Congrats, looking very nice. A true sports car and a design that it's always been unique.

Happy Motoring


----------



## Patrick (Dec 23, 2001)

Congratulations, Emission! That is a beautiful looking Porsche and the black Fuchs on white are hot. I am a little green with envy ...  

It is still my dream to own a 1984-1988 Porsche 911 SC or an early 1990's C4. Hohum.

Happy motoring!

Patrick


----------



## Nick325xiT 5spd (Dec 24, 2001)

Way cool. :thumb: SO when are you going to bring it around and let us test drive it?


----------



## Ack (Mar 16, 2002)

All I can say is NICE!!  That car looks brand new!! I have always loved Porches and that car is a gem! I'm sure you'll have tons of fun in it.

Congrats!!!:thumb: :thumb:


----------



## nate (Dec 24, 2001)

Very nice car! I love those! :thumb:

There was one exactly like it in my run group at the last driver's school. His car has messed up leather though, he wasn't that much faster


----------



## J. Kidd (Dec 26, 2001)

*CONGRATULATIONS!!!*

That's quite a find! I'm glad things worked out well for you - you must be thrilled!

It sounds like its set up pretty well to begin with. A couple trips to the track with her should be more than exhilirating!!!!
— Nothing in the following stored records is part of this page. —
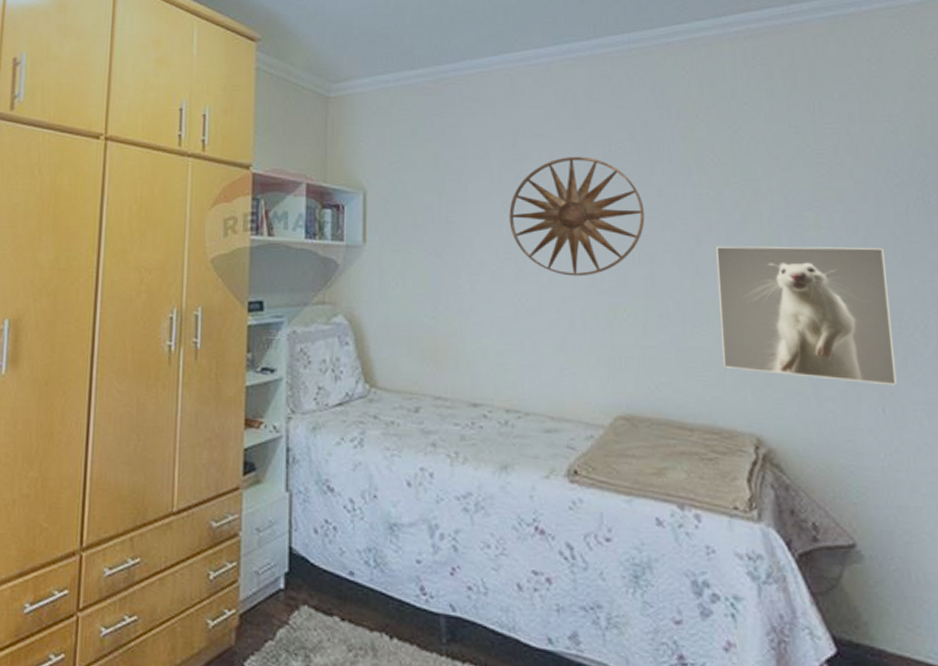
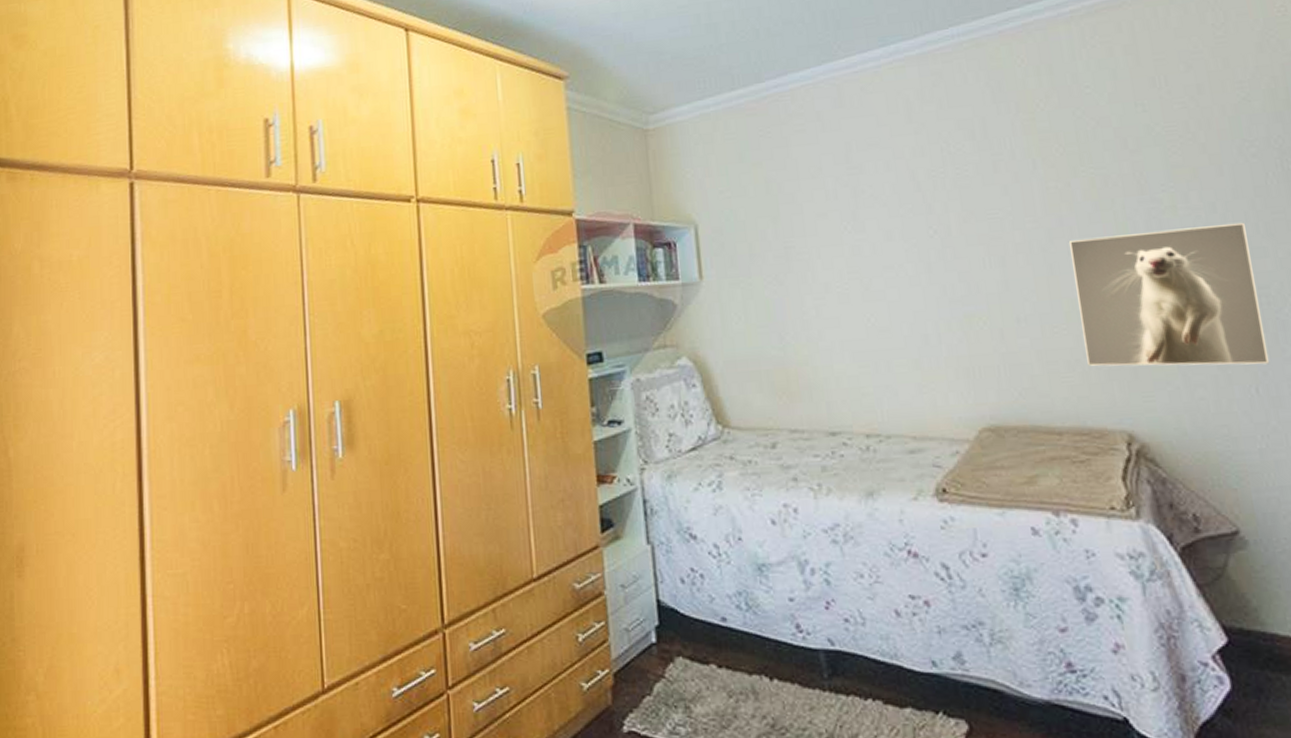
wall art: present [509,156,645,277] -> none [849,162,993,290]

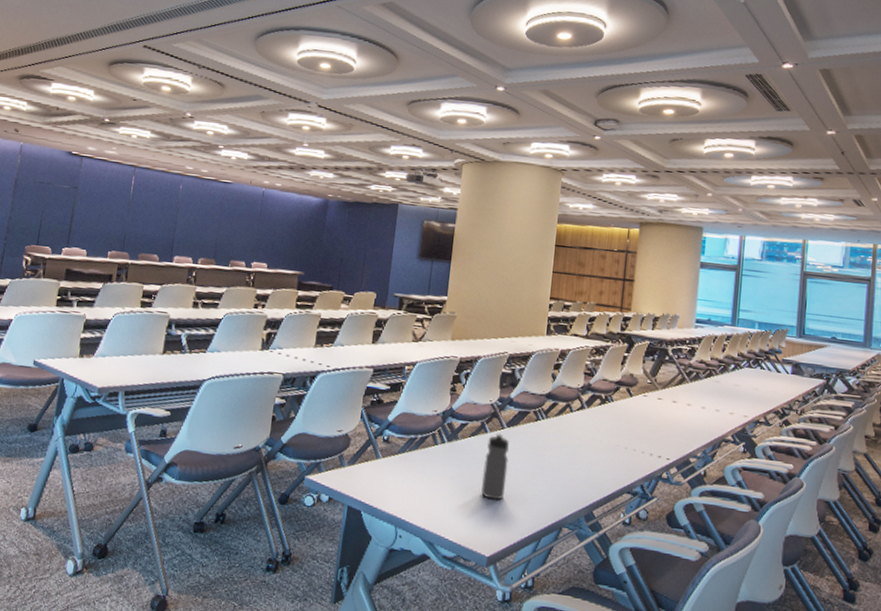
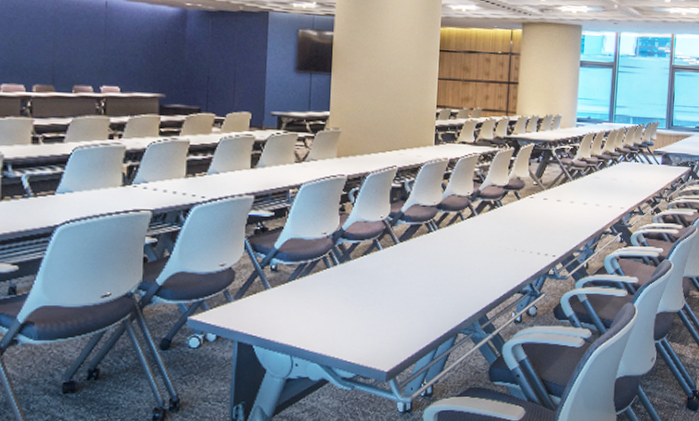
water bottle: present [481,433,509,500] -> none [376,249,403,316]

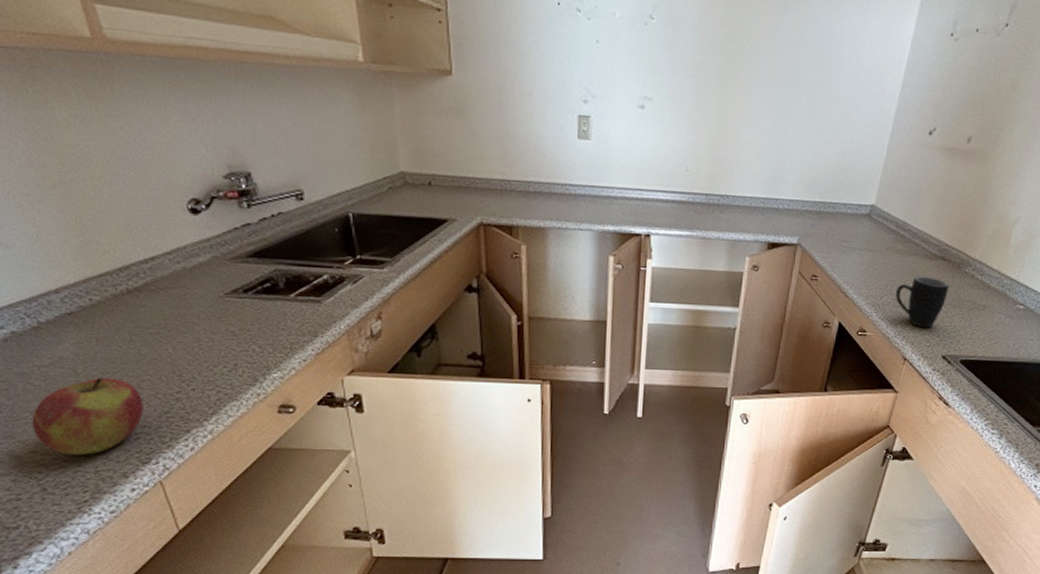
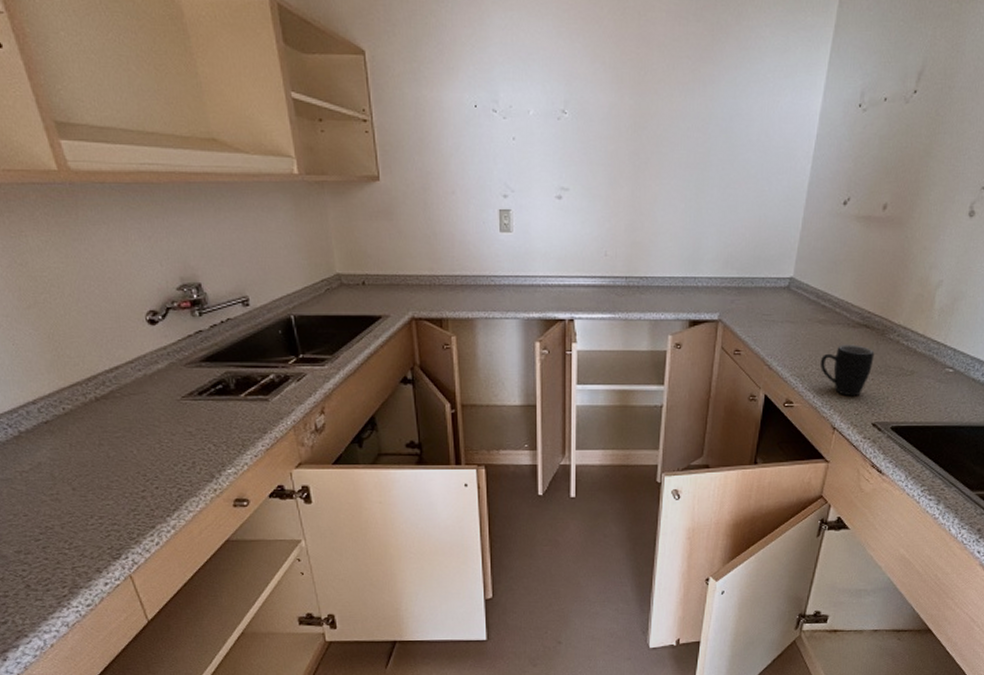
apple: present [31,376,144,455] -> none [15,479,113,553]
Best of luck with it.:thumb:


----------



## jastevenson (Dec 20, 2001)

Very cool, just don't get killed by the oversteer! :yikes: :thumb:


----------



## JPinTO (Dec 20, 2001)

How many miles on it?


----------



## in_d_haus (Jan 2, 2002)

Looks great... didn't you know that white Porsches are for drug dealers though? :lmao:


----------



## Sean (Dec 22, 2001)

Congrats! :thumb: :thumb:


----------



## ayn (Dec 19, 2001)

Congrats! Looking forward to your review after your first track weekend. =)

--Andrew


----------



## hts (Dec 19, 2001)

Very cool stud, congrats. I'm totally jealous (even though I can barely spell 'Porsche,' let alone pronounce it correctly).

Just two quick questions:

1. How many miles (already been asked, I think)?
2. Hom much deniro?

:thumb:


----------



## AF (Dec 21, 2001)

Congrats buddy . . . I am happy everything went smoothly !!


----------



## Emission (Dec 19, 2001)

I paid $21,000 for the car. It is worth a bit over $30,000. I purchased the car from a family friend who sold it to me for what the dealership offered him on a trade-in (he is getting a 2002 996 Twin-Turbo). I got a great deal, and he is happy the car is going to someone who appreciates it!

The car has 119,000 miles on it. It was the daily driver of the previous owner who only took it to the Porsche dealership for service (I have $33,657 in receipts!). Oil changes every 3,000 miles. The first turbo lasted 109,000 miles - this means he changed the oil often, and let the engine cool after hard runs.

The previous owner had the car detailed twice a year and entered the car in concourse events (I have two sets of pedals - in case one set is dirty!). It is amazingly clean and came with a car cover, and a full bra - even mirror bras.

The car has gobs of oversteer. I am afraid of the car - this is a good thing until I learn how to drive it.

Interesting to note: The car gets 14 mpg/city (who cares?) and holds over 22 gallons of fuel. The oil capacity is more than 13 quarts!

Yes, I intend to lurk on the board for some time. I am hoping to go on the Death Valley trip with Vince and the guys.


----------



## hts (Dec 19, 2001)

Very, very cool. Does it have the ignition switch on the left-hand side of the steering wheel?

Have you seen the (relatively) new Boxster commercial? 

"Holy-Schmoley".

:thumb:


----------



## Emission (Dec 19, 2001)

Yes, ignition on the left. Ergonomically, the car is a nightmare. There are tons of little tiny 'Radio-Shack-type' switches everywhere for the sunroof, power mirrors, etc... I think this is part of the fun.

Haven't seen the commercial yet.


----------